Mortgage Vendor News & Views--July
By Scott Roller
July 8, 2019
Scott Roller founded 3W Partners LLC and is Co-Founder of Vendor Surf LLC (www.VendorSurf.com), each dedicated to revolutionizing sourcing of vendors in the mortgage and credit union ecosystems. The companies monitor and report on the service provider market to provide participants what they need to excel in today's market.
(Mortgage Vendor News & Views is a monthly feature in MBA Insights.)
In this ongoing article series, we report on mortgage and credit union vendor marketplace events and trends, and we then share our viewpoints. The theme for today's article is technology. It's an interesting juxtaposition. For decades, many have lamented about being 20-years behind other industries, yet arguably, the past 18-months (or so) have been a much different story.
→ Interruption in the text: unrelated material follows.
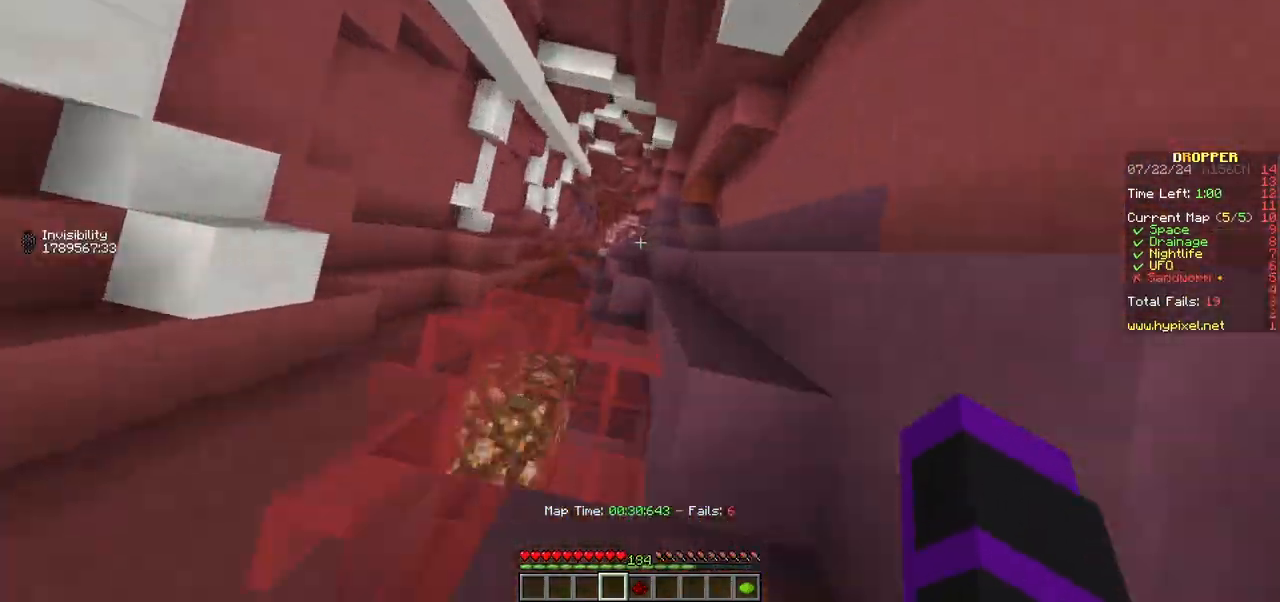
{"keys": ["a", "w"], "mouse": [], "events": []}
We are in the midst of a Tech Blitz, a constant barrage of new technologies and applicability from long-familiar vendor names, as well as newer service providers in our space. Interestingly, many potential buyers are as uneasy as ever. Angst has shifted from having too few innovative tech options to now sifting through reams of demos, decks and due diligence tasks. Better off, yes--but angst remains.
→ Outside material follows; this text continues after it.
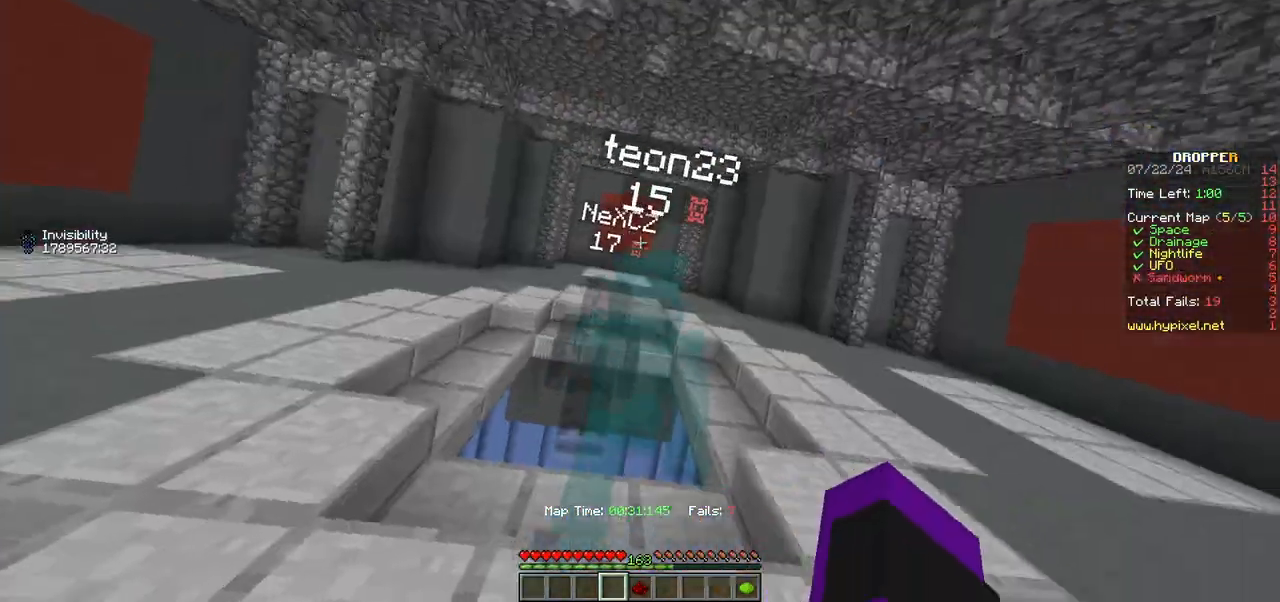
{"keys": ["w"], "mouse": [], "events": [[333, "a", "up"]]}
Simply put, there is a sense of being overwhelmed and confused, causing a delay in action.
We have spent much of the past year trying to assess key technology options, implementations and the impacts of such deployments. Here are some conclusions:
Options are Great--Adoption is Not
There is something for everyone. Regardless of your size, budget or in-house expertise, the following technologies can be deployed a-la-carte or in coordination: Robotic Process Automation, Machine Learning, Artificial Intelligence and Blockchain. The least understood and deployed is Blockchain, yet it is often touted as the one with most potential to disrupt, especially across the title insurance domain.
A handful of industry participants are investing heavily in several of these technologies. Some have invested tens of millions in innovation labs, tech acquisitions and have hired a stream of brilliant minds out of Silicon Valley. Major venture capital is flowing here too, suggesting some long-term staying power.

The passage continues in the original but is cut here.